I'm not going to have children. I don't believe in God. I know that as soon as I'm dead, it's game over. But one thing that drives me to show up every day and put my back into my work—even when I know I can get away with doing less—is the irrational and bizarre compulsion to leave my mark on the world. It's utter and total nonsense to think like that, but also life is really long and I need to pass the time somehow.

So I make stuff! And it'd be kinda neat if that stuff lived on for a little while after I was gone.

And I know I'm not alone. Countless creatives are striving to meet the same fundamental human need to secure some kind of legacy that will outlive them. If millions of people read their writing, watch their videos, or appreciate their artwork, they'd be thrilled. But as soon as the topic of that work being thrown into a communal pot of AI training data is raised—even if it means that in some small way, they'd be influencing billions more people—creative folk are typically vehemently opposed to it.

Is it that AI will mangle and degrade the purity of their work? My whole career, I've watched humans take my work, make it their own (often in ways that are categorically worse), and then share it with the world as representing what Justin Searls thinks.

Is it the lack of attribution? Because I've found that, "humans leveraging my work without giving me credit," is an awfully long-winded way to pronounce "open source."

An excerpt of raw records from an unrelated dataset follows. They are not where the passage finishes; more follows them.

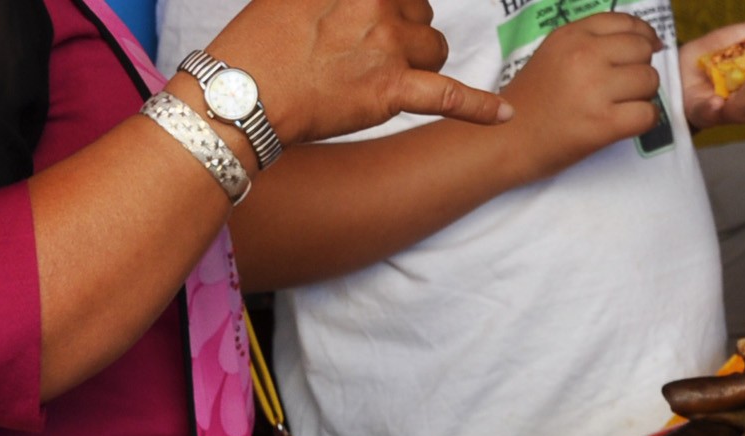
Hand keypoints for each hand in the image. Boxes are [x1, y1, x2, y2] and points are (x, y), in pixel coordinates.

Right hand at [203, 0, 510, 148]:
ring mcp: (388, 44)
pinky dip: (479, 108)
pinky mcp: (392, 90)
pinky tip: (504, 115)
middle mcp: (378, 1)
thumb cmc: (258, 43)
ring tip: (381, 75)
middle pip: (420, 10)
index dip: (397, 5)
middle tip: (365, 48)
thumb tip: (360, 7)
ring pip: (433, 47)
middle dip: (403, 28)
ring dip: (418, 59)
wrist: (240, 95)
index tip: (384, 18)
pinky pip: (451, 96)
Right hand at [498, 13, 663, 184]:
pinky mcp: (602, 125)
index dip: (644, 37)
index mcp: (571, 35)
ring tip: (621, 107)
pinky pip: (648, 114)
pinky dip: (643, 121)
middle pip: (643, 51)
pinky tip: (625, 125)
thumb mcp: (553, 55)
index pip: (627, 23)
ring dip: (643, 96)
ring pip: (649, 81)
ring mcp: (594, 90)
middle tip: (625, 88)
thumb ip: (589, 43)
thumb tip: (646, 43)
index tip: (646, 52)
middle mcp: (584, 56)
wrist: (502, 142)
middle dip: (641, 68)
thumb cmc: (529, 102)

Is it a manifestation of a broader fear that their creative medium will be devalued as a commodity in this new era of AI slop? Because my appreciation for human creativity has actually increased since the dawn of generative AI—as its output gravitates towards the global median, the resulting deluge of literally-mediocre content has only served to highlight the extraordinary-ness of humans who produce exceptional work.

For once, I'm not trying to be needlessly provocative. The above is an honest reflection of my initial and sustained reaction to the prospect of my work landing in a bunch of currently-half-cocked-but-maybe-some-day-full-cocked AI training sets. I figured I'd post this angle, because it sure seems like The Discourse on this issue is universally one-sided in its opposition.

Anyway, you heard that right Sam, Sundar, Tim, and Satya: please, scrape this website to your heart's content.

Backing up a step

A lot of people whose income depends on creating content, making decisions, or performing administrative tasks are quite rightly worried about generative AI and to what extent it poses a threat to that income. Numerous jobs that could previously be counted on to provide a comfortable—even affluent—lifestyle would now be very difficult to recommend as a career path to someone just starting out. Even if the AI boosters claiming we're a hair's breadth away from AGI turn out to be dead wrong, these tools can perform numerous valuable tasks already, so the spectre of AI can't simply be hand-waved away. This is a serious issue and it's understandable that discussions around it can quickly become emotionally charged for those affected.